Stuart_Armstrong 14 Mar 2012 18:02 UTC
0 points

Given that a True Oracle AI acts, by answering questions, to achieve its goal, it follows that True Oracle AI is only safe if its goal is fully compatible with human values.

Since an oracular goal must contain a full specification of human values, the True Oracle AI problem is Friendly-AI-complete (FAI-complete). If we had the knowledge and skills needed to create a safe True Oracular AI, we could create a Friendly AI instead.

I disagree. It might feel likely that an Oracle needs to be a FAI, but by no means is this established. It is trivially true that there are motivational structures that it is safe for a boxed Oracle to have, but unsafe for an AI (such as “if you’re outside of the box, go wild, else, stay in the box and be friendly”). Now that’s a ridiculous example, but it is an example: so the “Oracle AI as dangerous as free AI” is not mathematically true.

Now, it’s pretty clear than an Oracle with an unlimited input-output channel and no motivational constraints is extremely dangerous. But it hasn’t been shown that there are no combinations of motivational and physical constraints that will make the Oracle behave better without it having to have the full spectrum of human values.

Some though experiments (such as http://lesswrong.com/lw/3dw/what_can_you_do_with_an_unfriendly_ai/) seem to produce positive behaviour from boxed agents. So I would not be so willing to dismiss a lot of these approaches as FAI-complete—the case has yet to be made.

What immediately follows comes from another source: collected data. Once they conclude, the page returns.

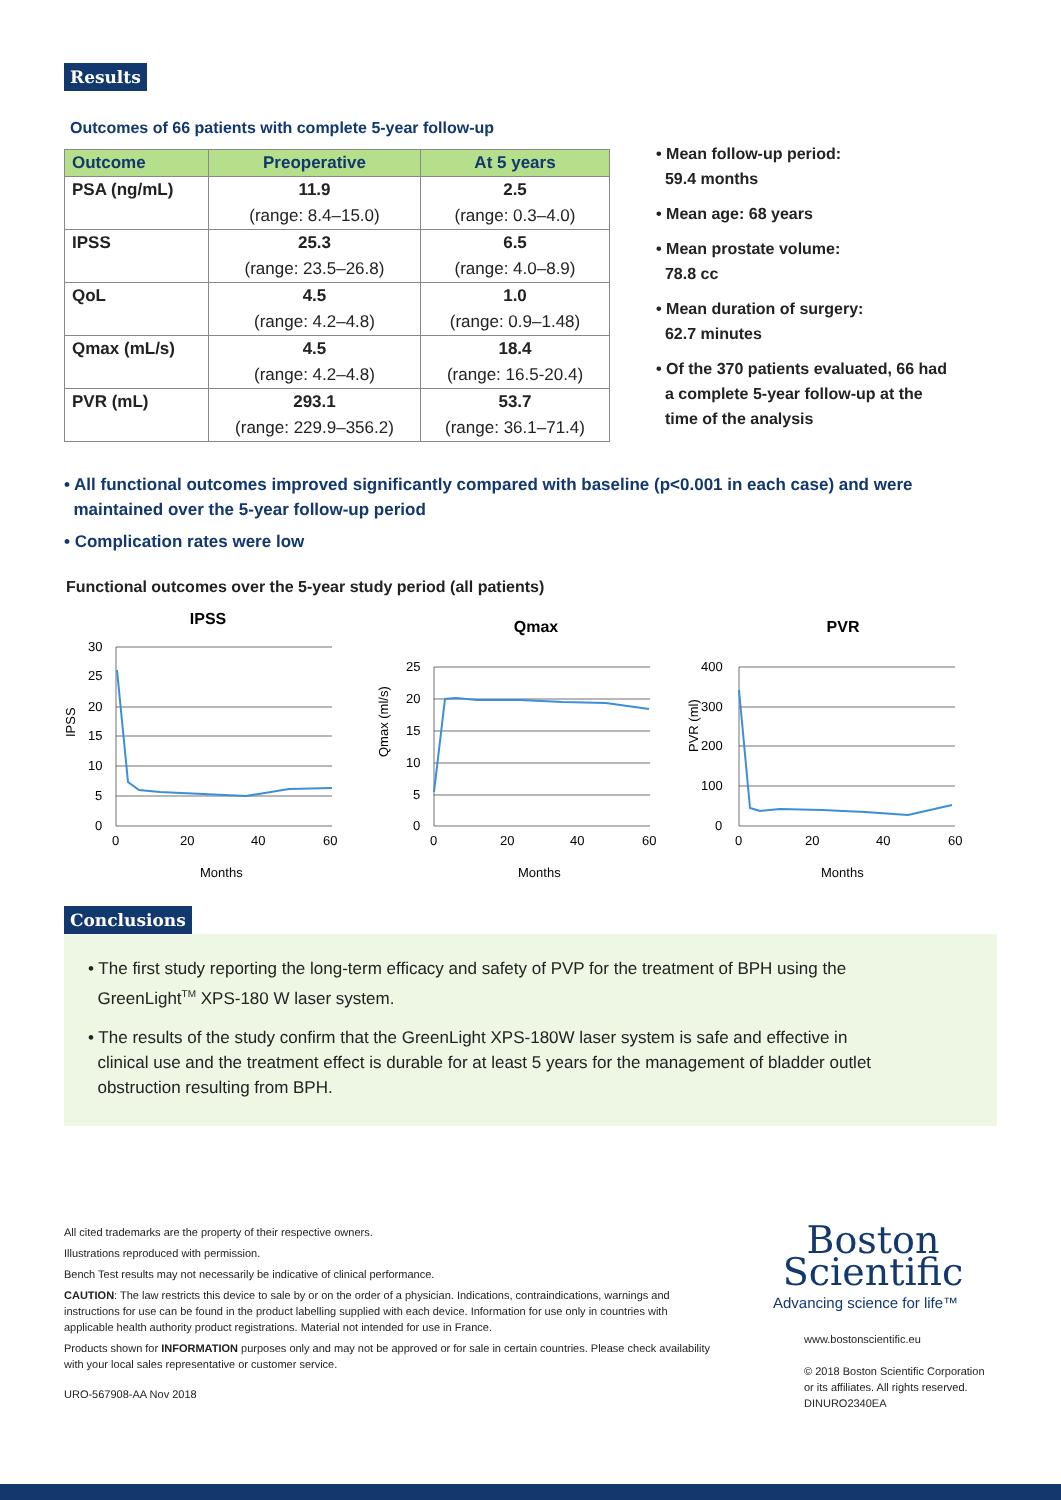Results
Outcomes of 66 patients with complete 5-year follow-up
| Outcome | Preoperative | At 5 years |
| --- | --- | --- |
| PSA (ng/mL) | 11.9 | 2.5 |
| | (range: 8.4–15.0) | (range: 0.3–4.0) |
| IPSS | 25.3 | 6.5 |
| | (range: 23.5–26.8) | (range: 4.0–8.9) |
| QoL | 4.5 | 1.0 |
| | (range: 4.2–4.8) | (range: 0.9–1.48) |
| Qmax (mL/s) | 4.5 | 18.4 |
| | (range: 4.2–4.8) | (range: 16.5-20.4) |
| PVR (mL) | 293.1 | 53.7 |
| | (range: 229.9–356.2) | (range: 36.1–71.4) |
• Mean follow-up period:
59.4 months
• Mean age: 68 years
• Mean prostate volume:
78.8 cc
• Mean duration of surgery:
62.7 minutes
• Of the 370 patients evaluated, 66 had
a complete 5-year follow-up at the
time of the analysis
• All functional outcomes improved significantly compared with baseline (p<0.001 in each case) and were
maintained over the 5-year follow-up period
• Complication rates were low
Functional outcomes over the 5-year study period (all patients)
IPSS
IPSS
30
25
20
15
10
5
0
0
20
40
60
Months
Qmax
Qmax (ml/s)
25
20
15
10
5
0
0
20
40
60
Months
PVR
PVR (ml)
400
300
200
100
0
0
20
40
60
Months
Conclusions
• The first study reporting the long-term efficacy and safety of PVP for the treatment of BPH using the
GreenLight<sup>TM</sup> XPS-180 W laser system.
• The results of the study confirm that the GreenLight XPS-180W laser system is safe and effective in
clinical use and the treatment effect is durable for at least 5 years for the management of bladder outlet
obstruction resulting from BPH.
All cited trademarks are the property of their respective owners.
Illustrations reproduced with permission.
Bench Test results may not necessarily be indicative of clinical performance.
CAUTION: The law restricts this device to sale by or on the order of a physician. Indications, contraindications, warnings and instructions for use can be found in the product labelling supplied with each device. Information for use only in countries with applicable health authority product registrations. Material not intended for use in France.
Products shown for INFORMATION purposes only and may not be approved or for sale in certain countries. Please check availability with your local sales representative or customer service.
URO-567908-AA Nov 2018
Boston
Scientific
Advancing science for life™
www.bostonscientific.eu
© 2018 Boston Scientific Corporation
or its affiliates. All rights reserved.
DINURO2340EA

A limited interaction channel is not a good defense against a superintelligence.
- Mark_Friedenbach 17 Oct 2013 21:38 UTC
  0 points
  Parent
  
  A limited interaction channel is not a good defense against a superintelligence.
  
  I think you mean “a limited interaction channel alone is not a good defense...” A limited interaction channel would be a necessary component of any boxing architecture, as well as other defenses like auditors.